Isabel quickly assessed her options and decided that attempting escape right now was unwise. She needed more information about her captors before she chose a course of action.

“Very well,” she said. “I wouldn’t know which way to run anyway.”

The guard cocked his head quizzically, as if he hadn’t expected her response.

“Can I have something to eat?” she asked.

He nodded, motioning to the table occupying the center of the guard chamber. A tray with a variety of tubers, berries, and fruits sat on the table, the remnants of the guards’ meal.

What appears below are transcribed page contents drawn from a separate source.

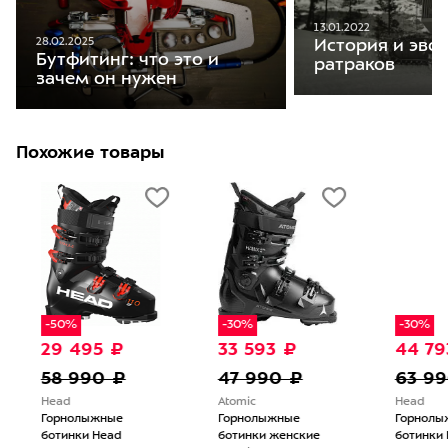
13.01.2022
28.02.2025
История и эво
Бутфитинг: что это и
ратраков
зачем он нужен
Похожие товары
-50%
-30%
-30%
29 495 ₽
33 593 ₽
44 79
58 990 ₽
47 990 ₽
63 9
Head
Atomic
Head
Горнолыжные
Горнолыжные
Горнолы
ботинки Head
ботинки женские
ботинки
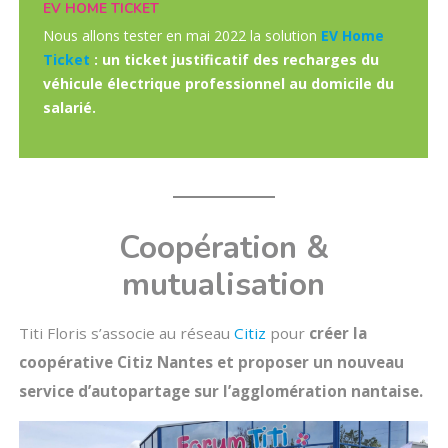
EV HOME TICKET
Nous allons tester en mai 2022 la solution
EV Home
Ticket
: un ticket justificatif des recharges du
véhicule électrique professionnel au domicile du
salarié.
Coopération &
mutualisation
Titi Floris s’associe au réseau
Citiz
pour
créer la
coopérative Citiz Nantes et proposer un nouveau
service d’autopartage sur l’agglomération nantaise.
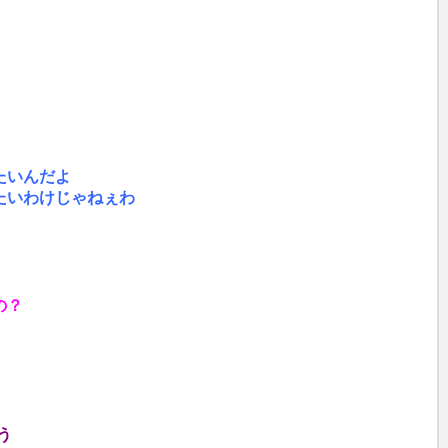
e
たいんだよ
たいわけじゃねぇわ
の？
う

Isabel wasn’t bashful. From the grumbling in her stomach, she suspected she’d been unconscious for days rather than hours. The food was surprisingly good, but before she’d eaten her fill, another man entered, followed by the third guard.

This man was tall, easily over six feet, but not muscular like the guards. He was lithe and wiry as if he’d spent his days moving through the jungle. His hair was jet black, his complexion golden brown, and his eyes were dark and brooding. With a gesture, he dismissed the guards and sat down opposite Isabel, absentmindedly selecting a piece of fruit from the tray as he scrutinized his prisoner.

She held his gaze for a moment and then went back to eating. For several moments neither said a word, they simply shared a meal in silence. Once he’d finished his piece of fruit, he took a drink from a nearby flagon and sat forward.

“I am Trajan Karth. My father has summoned you. It will be a journey of several days. If you attempt to escape, you will be killed.”

“Yeah, I got that,” Isabel said around a mouthful of food.